— begin —
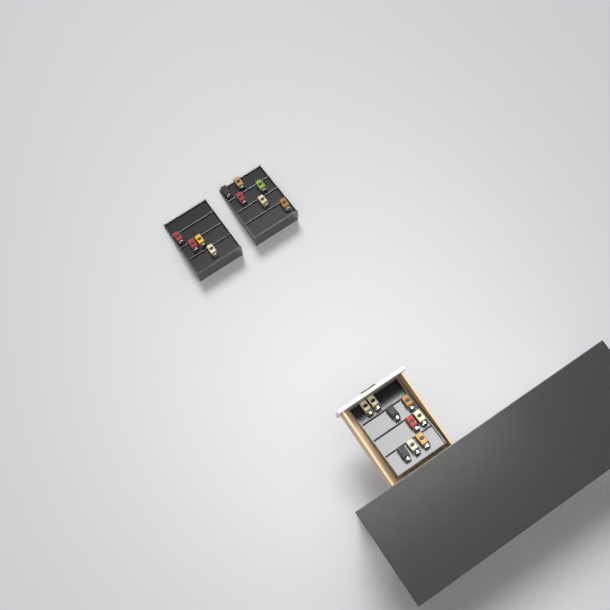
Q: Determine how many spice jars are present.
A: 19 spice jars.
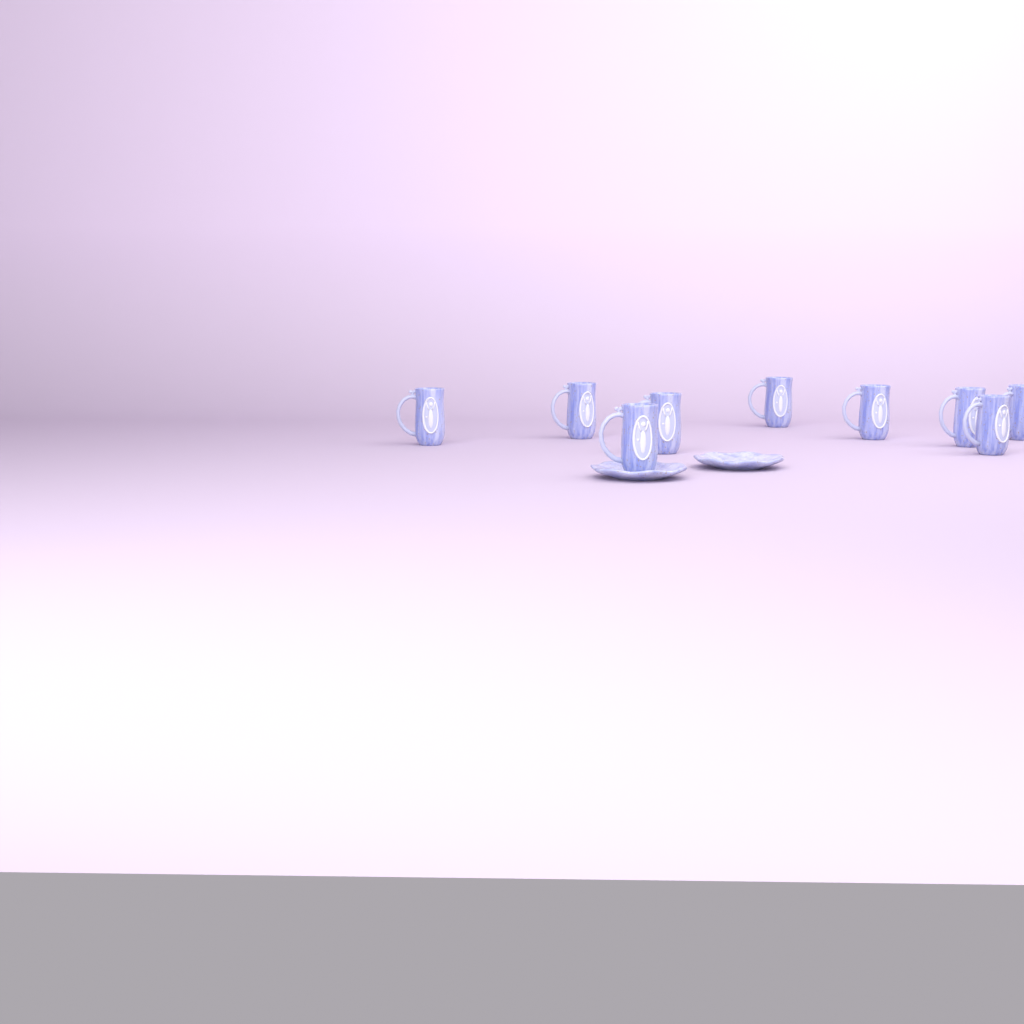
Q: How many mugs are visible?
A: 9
— end —
— begin —
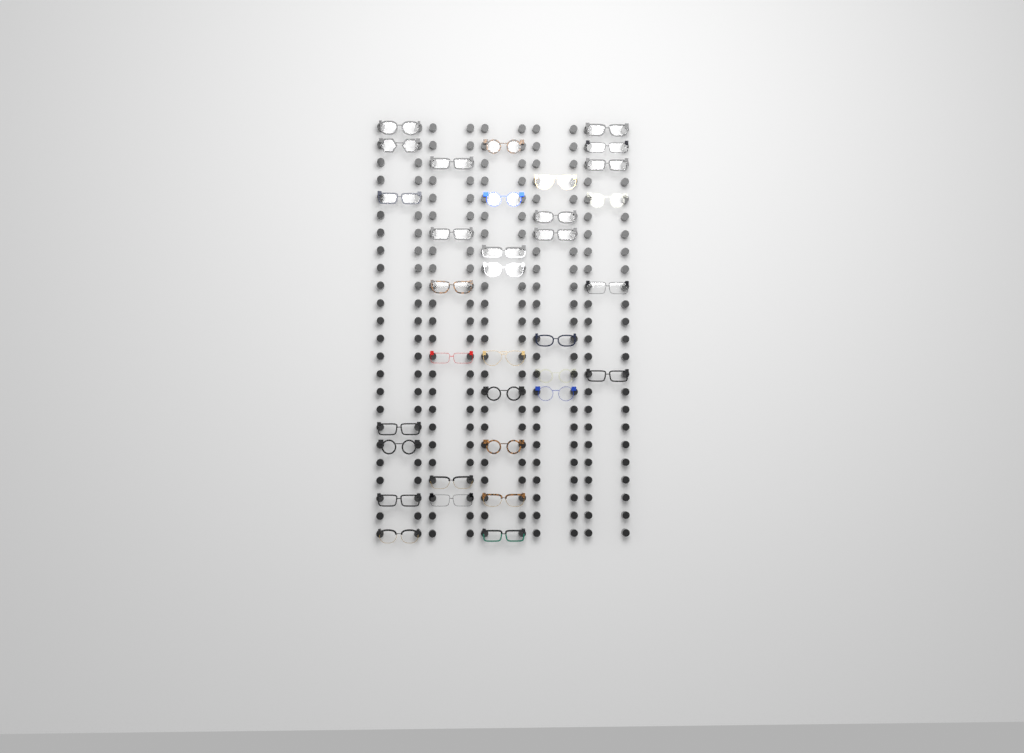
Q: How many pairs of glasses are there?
— end —
# [DIRECTION]
Report how many lines of the data above contain the word "jars", treating uppercase and lowercase as different. Give only the number.

# [RESPONSE TO THE TASK]
2